= EXERCISE DETAILS =
Among the entries below, the lines from the one with "treinador Gladson Cruz" up to and including the one with "des Seelsorgepersonals" are to be restated exactly, without pictures.

(Beginning of DATA IN THIS EXERCISE)

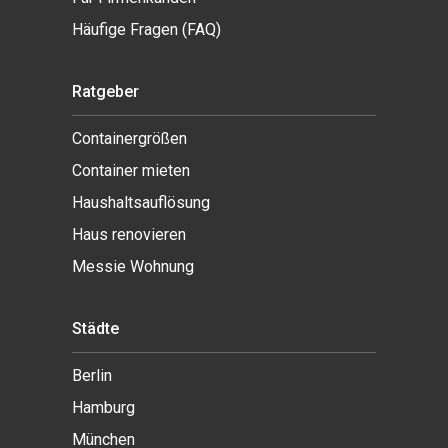
Häufige Fragen (FAQ)
Ratgeber
Containergrößen
Container mieten
Haushaltsauflösung
Haus renovieren
Messie Wohnung
Städte
Berlin
Hamburg
München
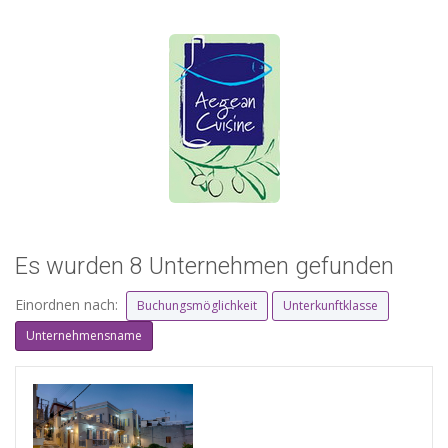
Es wurden 8 Unternehmen gefunden
Einordnen nach:
Buchungsmöglichkeit
Unterkunftklasse
Unternehmensname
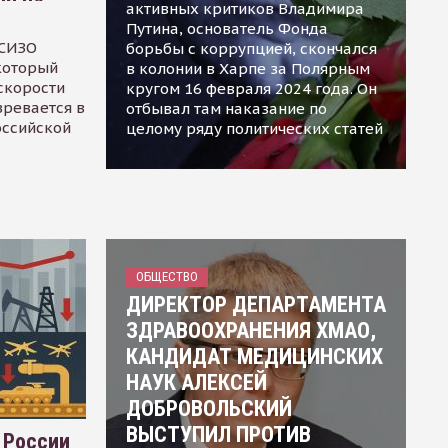
активных критиков Владимира
Путина, основатель Фонда
 СИЗО
борьбы с коррупцией, скончался
 который
в колонии в Харпе за Полярным
скорости
кругом 16 февраля 2024 года. Он
зревается в
отбывал там наказание по
оссийской
целому ряду политических статей
ОБЩЕСТВО
ДИРЕКТОР ДЕПАРТАМЕНТА
ЗДРАВООХРАНЕНИЯ ХМАО,
КАНДИДАТ МЕДИЦИНСКИХ
НАУК АЛЕКСЕЙ
ДОБРОВОЛЬСКИЙ
ВЫСТУПИЛ ПРОТИВ
 России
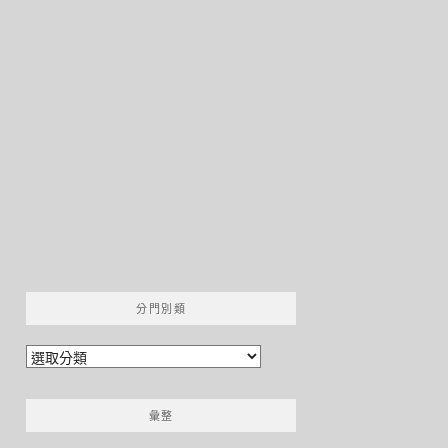
分門別類
分
門
別
彙整
類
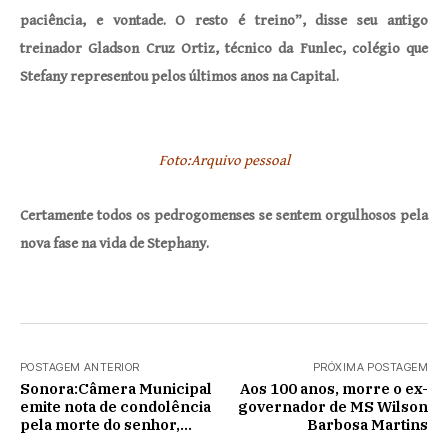
paciência, e vontade. O resto é treino”, disse seu antigo
treinador Gladson Cruz Ortiz, técnico da Funlec, colégio que
Stefany representou pelos últimos anos na Capital.
Foto:Arquivo pessoal
Certamente todos os pedrogomenses se sentem orgulhosos pela
nova fase na vida de Stephany.
POSTAGEM ANTERIOR
PRÓXIMA POSTAGEM
Sonora:Câmera Municipal
Aos 100 anos, morre o ex-
emite nota de condolência
governador de MS Wilson
pela morte do senhor,
Barbosa Martins
Leolino Pereira de Souza.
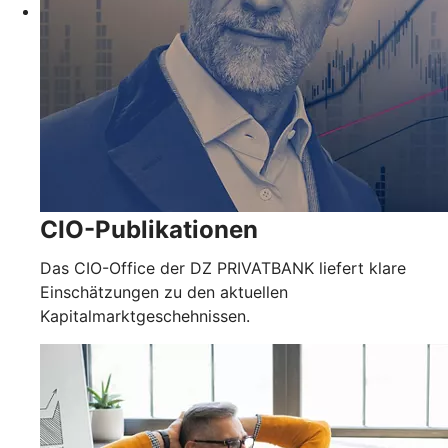
CIO-Publikationen
Das CIO-Office der DZ PRIVATBANK liefert klare
Einschätzungen zu den aktuellen
Kapitalmarktgeschehnissen.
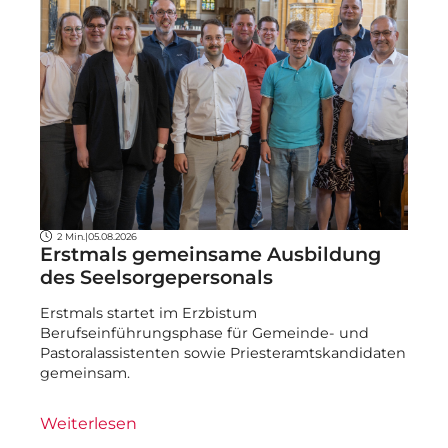
2 Min.
|
05.08.2026
Erstmals gemeinsame Ausbildung
des Seelsorgepersonals
Erstmals startet im Erzbistum
Berufseinführungsphase für Gemeinde- und
Pastoralassistenten sowie Priesteramtskandidaten
gemeinsam.
Weiterlesen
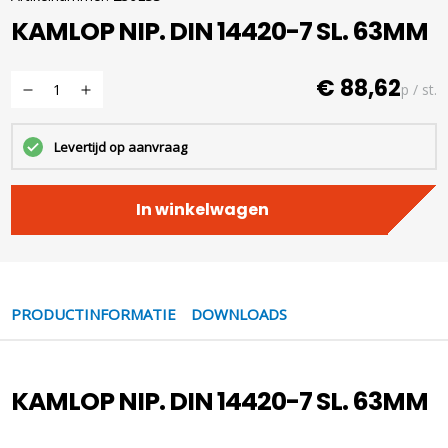
KAMLOP NIP. DIN 14420-7 SL. 63MM
€ 88,62
p / st.
Levertijd op aanvraag
In winkelwagen
PRODUCTINFORMATIE
DOWNLOADS
KAMLOP NIP. DIN 14420-7 SL. 63MM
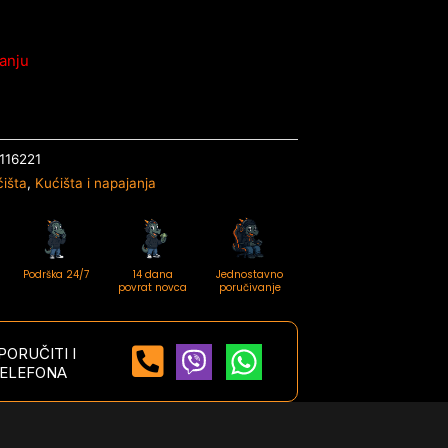
anju
116221
išta
,
Kućišta i napajanja
Podrška 24/7
14 dana
Jednostavno
povrat novca
poručivanje
ORUČITI I
ELEFONA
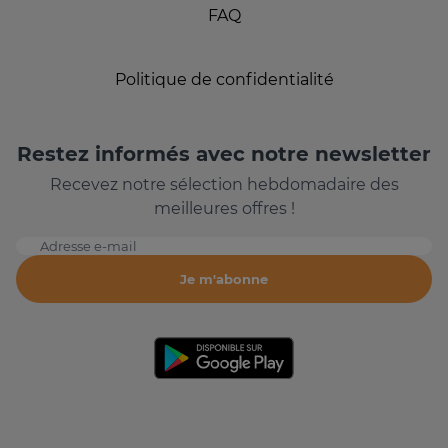
FAQ
Politique de confidentialité
Restez informés avec notre newsletter
Recevez notre sélection hebdomadaire des
meilleures offres !
Adresse e-mail
Je m'abonne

(End of DATA IN THIS EXERCISE)

= ANSWER SPACE =
treinador Gladson Cruz Ortiz, técnico da Funlec, colégio que
Stefany representou pelos últimos anos na Capital.
Foto:Arquivo pessoal
Certamente todos os pedrogomenses se sentem orgulhosos pela
nova fase na vida de Stephany.
POSTAGEM ANTERIOR
PRÓXIMA POSTAGEM
Sonora:Câmera Municipal
Aos 100 anos, morre o ex-
emite nota de condolência
governador de MS Wilson
pela morte do senhor,
Barbosa Martins
Leolino Pereira de Souza.
CIO-Publikationen
Das CIO-Office der DZ PRIVATBANK liefert klare
Einschätzungen zu den aktuellen
Kapitalmarktgeschehnissen.
2 Min.
|
05.08.2026
Erstmals gemeinsame Ausbildung
des Seelsorgepersonals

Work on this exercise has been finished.